2012年3月27日火曜日

三国志の人物には字がついていますが 字を付ける文化はいつの時代からあったのです...

三国志の人物には字がついていますが

字を付ける文化はいつの時代からあったのですか?また字をつける文化はいまでもあるのですか







礼記(らいき)は、周から漢にかけて、

儒学者がまとめた礼に関する書物を、

戴聖が編纂したものですが、

この中に、

【字(あざな)】は、

成人になったらつけられるという規定があります。

春秋戦国時代の人物にも字(あざな)は見受けられますので、

周前期(紀元前1000年頃)には、その風習があったものと思われます。



現在では「字」を付ける習慣は無いそうです。



『禮記.曲禮上』



「男子二十冠而字」「女子十五笄而字」

つまり男子は二十で加冠して字をもらい、

女子は十五で加笄して字をもらうということです。



加冠は、日本で言う烏帽子、

加笄とは日本で言う髪結いの儀式です。

成人式ですね。

これより男は髻を結って冠をつけ、

女は髪を結って簪を挿すことになります。



字は通常、家長ないし族長、

または地元の名士が烏帽子親みたいに付けたといいますが、

劉備や諸葛亮などは、付けてくれる適当な人物がいなかったからか、

自分で付けたという話を聞いたことがあります。



古代の字のつけ方には、数種類のパターンがあります。

一応の決まりがあるといわれます。



①同義反復:名と字の漢字が同じ意味をもつパターン。



例えば孔子の弟子の宰予は、字を子我。「予」と「我」は同義です。

諸葛亮は諸葛「亮」字「孔明」。

「亮」も「明」もともに「明るい」という同義です。



②反義相対:名と字が正反対の意味(対になる)パターン



例えば、晋大夫の趙衰(減少の意味)は字子余(増多の意味)、

唐の王績は字無功。

三国では、呂蒙が字子明。
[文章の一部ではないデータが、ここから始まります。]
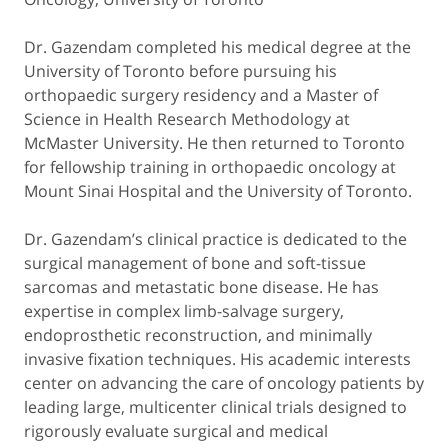
Dr. Gazendam completed his medical degree at the
University of Toronto before pursuing his
orthopaedic surgery residency and a Master of
Science in Health Research Methodology at
McMaster University. He then returned to Toronto
for fellowship training in orthopaedic oncology at
Mount Sinai Hospital and the University of Toronto.
Dr. Gazendam’s clinical practice is dedicated to the
surgical management of bone and soft-tissue
sarcomas and metastatic bone disease. He has
expertise in complex limb-salvage surgery,
endoprosthetic reconstruction, and minimally
invasive fixation techniques. His academic interests
center on advancing the care of oncology patients by
leading large, multicenter clinical trials designed to
rigorously evaluate surgical and medical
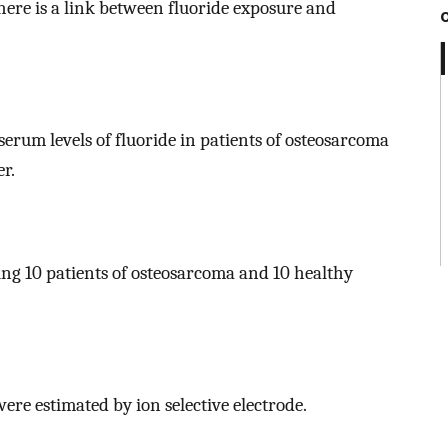
there is a link between fluoride exposure and
erum levels of fluoride in patients of osteosarcoma
r.
ng 10 patients of osteosarcoma and 10 healthy
ere estimated by ion selective electrode.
蒙は暗いという意味です。



③連義推想:名と字の一字がいわゆる連想語となっているパターン



例えば、趙雲は字子龍。「雲」と「龍」です。

水滸伝の公孫勝の二つ名は「入雲竜」。

龍は空を飛び、空には雲があります。

関羽は字雲長。「羽」と「雲」ですね。



張飛は正史では益徳ですが、

演義で翼徳になってる理由も伺えます。

「飛」と「翼」の方がしっくりします。



④書物の一節から:老子などの有名な書物から抜き出すパターン。



有名どころで言えば、劉備がいます。

劉備の字は「玄徳」。

これは一説によると、『老子』からとったのではないか、ということです。



『老子』

生じて而も有せず、為して而も恃まず、

長じて而も宰さず、是を玄徳と謂う。



また、『朱子語類』を読んでいくと、

「玄」は「真」であるという一文があります。

ちょっと飛躍して考えてみると、

「玄徳」=「真徳」。(天子になるべき)真の徳を持ってるのは自分だぞ、と、

暗に示してたのなら、

劉備の聖人君子的な面以外の裏の顔が覗けますね。



例で言えば曹操もまたこのパターンになるようです。



『荀子.勧学篇』

生くるも是に由り、死するも是に由る。夫れ是を之、徳操と謂う。



曹操の場合は名の「操」に合わせて

孟「徳」とつけたこの説が有力ですね。



あと諸葛亮も、このパターンにも含まれます。



『説文解字』

亮,明也。段注:“古人名亮者字明。”



「亮、明なり(段注:古人の名亮は字明)」ここからとって、

ついでに頭に「孔(おおいに)」をつけて、

「諸葛亮、孔明」となったわけです。

また、古に名が「亮」で字が「明」であった人物がいるとも記されています。

諸葛亮のことなのでしょうか。



同じく『説文解字』に、

瑾瑜,美玉也。というのもあります。

「瑾瑜は美玉である」。

この二文字を使っているのが、周瑜、字公瑾です。

この逆のパターンが、

呉の文官諸葛亮の兄の諸葛瑾、字子瑜です。



⑤排行

排行とは、同氏族内で同世代には共通する一字をつける、

などの法則のことです。



1)兄弟の順序をあらわす漢字を頭に、兄弟で同じ漢字をつける。

有名な「伯仲叔季」です。「孟仲叔季」の場合もあります。

日本で言う所の太郎次郎三郎です。

司馬懿の兄弟・「司馬八達」は、

上から順に

伯達(朗)、仲達(懿)、叔達(孚)、季達(馗)、

顕達(恂)、恵達(進)、雅達(通)、幼達(敏)



2)兄弟の順序をあらわす漢字を頭に、兄弟で違う漢字をつける。

「伯仲叔季」の法則を用いながらも、

下の漢字は名優先にして、兄弟で違うタイプです。

有名なのは呉の孫堅の息子です。



伯符(策)、仲謀(権)



ここでは同義反復を用いています。



【策】竹簡をひとまとめにしたもの(冊書)。文書。天子の命令「政―」。

【符】竹などでつくり、文字を刻んで二つに割り、

証拠としてもつもの「割―」、天子の勅命「―命」

【権】ハカる。計画を立てる。

【謀】はかりごと。



策も符も竹製の書くものですし、

謀と権は権謀という単語があるくらいです。



3)兄弟で共通の字を頭に、下は違う漢字をつける。

袁紹の子どもは頭に皆「顕」がついてます。

曹操の子どもも全員「子」がついてます。



「庶の長は孟と称す」とも言われます。

ここから鑑みれば、

曹操は実際正妻の子ではなく妾の長子、

と読み取ることもできます。

ただしこれは可能性があるというぐらいで、

受け取ってください。

曹操ファン倶楽部に殺されます。